Data extract:
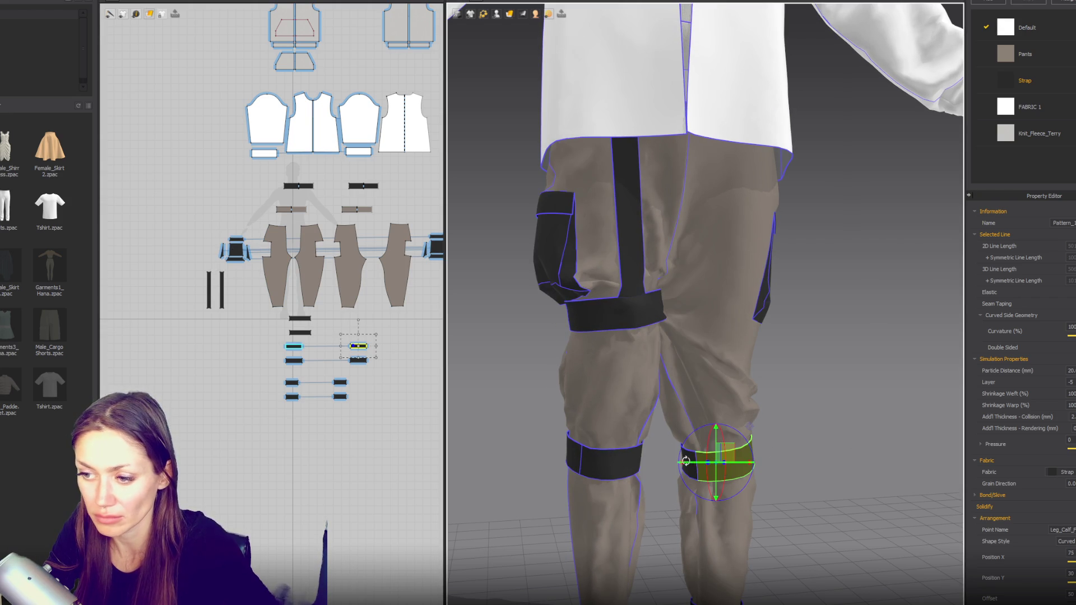
{"action": "left_click_drag", "start_coordinate": [378, 329], "coordinate": [329, 411]}
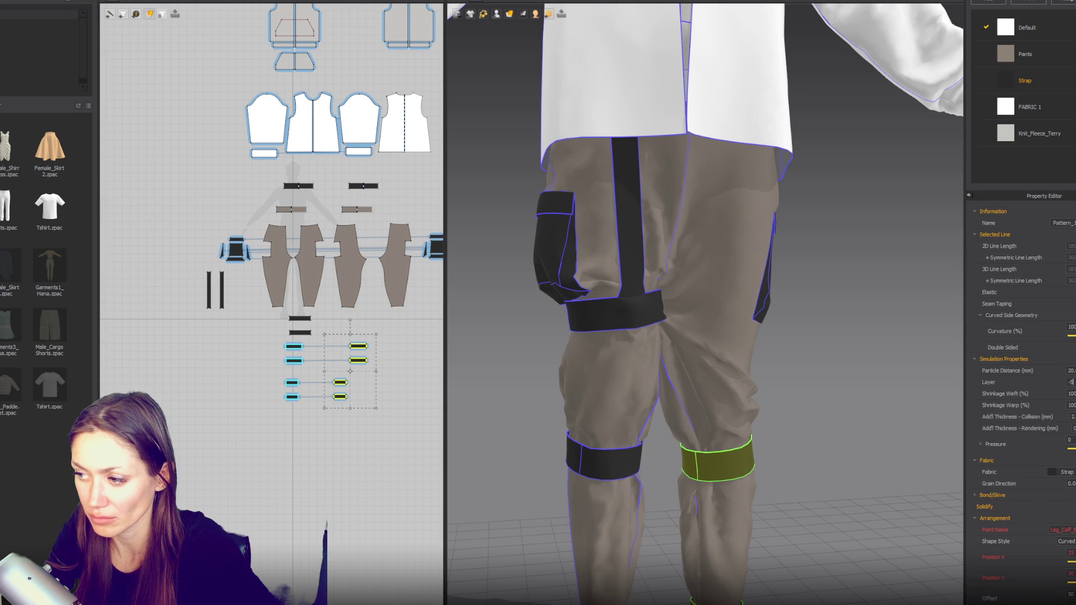
{"action": "left_click", "coordinate": [840, 378]}
{"action": "key", "text": "space"}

What the task requires:
Each line of the material above should be set down exactly, with no pictures.

Answer:
{"action": "left_click_drag", "start_coordinate": [378, 329], "coordinate": [329, 411]}
{"action": "left_click", "coordinate": [840, 378]}
{"action": "key", "text": "space"}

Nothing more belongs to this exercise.